See also AUTOSAR rule A5-0-4, which gives the full code used in the example.

2

There are 2 answers

3
Jerry Coffin On BEST ANSWER

I suspect you're missing the point. Consider something like this:

class Base {
   int x;
public:
   virtual void Do() = 0;
   virtual ~Base() = default;
};

class Derived : public Base {
    int y;
public:
    virtual void Do() override {
         ++y;
    }
};

int main() {
    Derived data[10];

    Foo(data, 10); // using definition of `Foo` from question
}

This has undefined behavior. Foo expects to receive the address of the beginning of an array of Base. But we're passing a pointer to Derived instead of a pointer to Base. Since Foo "thinks" it's manipulating pointers to base, when its loop does ++iter, it's going to increment the address by sizeof(Base).

As we've defined it, however, a Derived is almost certainly larger than a Base. After the increment iter almost certainly won't point to the second Derived object, and when we try to call Do on that pointer, things will go sideways (no guarantee, but in a typical implementation, it'll end up trying to use data[0].y as a vtable pointer to find the address of Do).

With the code precisely as it stands now, a compiler with decent optimization can probably cover up the problem. Since Base has a pure virtual, that can't be instantiated.
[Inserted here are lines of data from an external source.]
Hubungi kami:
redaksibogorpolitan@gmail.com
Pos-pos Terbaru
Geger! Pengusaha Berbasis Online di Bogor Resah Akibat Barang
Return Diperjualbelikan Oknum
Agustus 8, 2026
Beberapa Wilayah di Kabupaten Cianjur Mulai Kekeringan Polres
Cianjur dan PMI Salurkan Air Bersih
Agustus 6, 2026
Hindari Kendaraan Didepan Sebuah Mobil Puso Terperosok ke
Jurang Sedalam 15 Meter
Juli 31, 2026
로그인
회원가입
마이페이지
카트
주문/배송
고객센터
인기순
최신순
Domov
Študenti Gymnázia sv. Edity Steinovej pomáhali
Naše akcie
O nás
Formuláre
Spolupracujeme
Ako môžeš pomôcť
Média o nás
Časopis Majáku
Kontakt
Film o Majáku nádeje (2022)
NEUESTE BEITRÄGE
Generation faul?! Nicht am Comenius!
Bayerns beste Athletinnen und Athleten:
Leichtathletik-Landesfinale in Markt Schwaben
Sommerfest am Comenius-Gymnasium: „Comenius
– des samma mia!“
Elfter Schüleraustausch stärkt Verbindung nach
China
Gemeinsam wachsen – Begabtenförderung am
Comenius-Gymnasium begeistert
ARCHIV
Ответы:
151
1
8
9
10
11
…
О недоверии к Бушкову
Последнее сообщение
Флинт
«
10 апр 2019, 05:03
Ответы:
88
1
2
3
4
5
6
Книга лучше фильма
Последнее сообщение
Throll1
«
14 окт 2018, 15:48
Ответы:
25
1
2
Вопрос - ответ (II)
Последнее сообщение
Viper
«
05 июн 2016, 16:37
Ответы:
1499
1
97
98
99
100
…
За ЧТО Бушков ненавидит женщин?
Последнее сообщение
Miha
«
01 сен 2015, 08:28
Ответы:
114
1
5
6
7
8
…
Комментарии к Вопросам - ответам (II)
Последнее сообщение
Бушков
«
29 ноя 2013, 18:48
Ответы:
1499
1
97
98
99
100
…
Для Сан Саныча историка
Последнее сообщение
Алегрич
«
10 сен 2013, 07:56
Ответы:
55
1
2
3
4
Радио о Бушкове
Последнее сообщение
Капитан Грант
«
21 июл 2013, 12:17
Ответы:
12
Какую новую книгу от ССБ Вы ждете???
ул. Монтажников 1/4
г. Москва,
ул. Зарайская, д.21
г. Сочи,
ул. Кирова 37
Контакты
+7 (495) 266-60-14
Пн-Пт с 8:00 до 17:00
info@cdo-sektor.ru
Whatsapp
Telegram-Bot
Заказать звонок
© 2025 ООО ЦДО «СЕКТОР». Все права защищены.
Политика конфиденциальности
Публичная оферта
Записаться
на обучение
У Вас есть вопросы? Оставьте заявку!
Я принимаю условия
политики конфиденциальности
There's only one class in the program derived from Base, so it can conclude that anytime it's dealing with Base objects via a pointer (or reference) they must really be instances of Derived, and act accordingly.

To be sure of seeing the problem, we sort of need to have two derived classes, preferably of different sizes, and each with its own definition of Do, so the compiler can't statically determine that there's only one possible type involved.

#include <iostream>

class Base {
protected:
   int x {1};
public:
   virtual void Do() = 0;
   virtual ~Base() = default;
};

class Derived1 : public Base {
    int y;
public:
    virtual void Do() override {
        ++y;
        std::cout << "x: " << x << ", y: " << y << "\n";
    }
};

class Derived2 : public Base {
    int y;
    int z;
public:
    virtual void Do() override {
        ++z;
        std::cout << "x: " << x << ", y: " << y << ", z: " << z << "\n";
    }
};

void Foo(Base *start, size_t len)
{
  // Non-Compliant: pointer arithmetic on non-final pointer type
  for (Base *iter = start; iter != start + len; ++iter)
  {
    iter->Do();
  }
}

int main() {
    Derived1 data1[10];
    Derived2 data2[10];

    std::cout << "data 1:\n";
    Foo(data1, 10);
    std::cout << "\ndata 2:\n";
    Foo(data2, 10);
}

When I attempt to compile/run this, I get:

data 1:
x: 1, y: 1
x: 1, y: 32737
x: 1, y: 1
x: 1, y: 1
x: 1, y: 32737
x: 1, y: 0
x: 1, y: 32737
x: 1, y: 32737
x: 1, y: 32737
x: 1, y: 1

data 2:
x: 1, y: 32767, z: -576197143
Segmentation fault (core dumped)

So in this case, "goes sideways" translates to a segmentation fault (but you can't entire count on that as the only possible result).

Execution on Godbolt.org gives a similar result.

1
SoronelHaetir On

The questioned example would be fine if it were

void Foo(Base **start, size_t len);

That is with start being of type Base **, but as-is each increment is of a sizeof(Base) object rather than sizeof(Base*).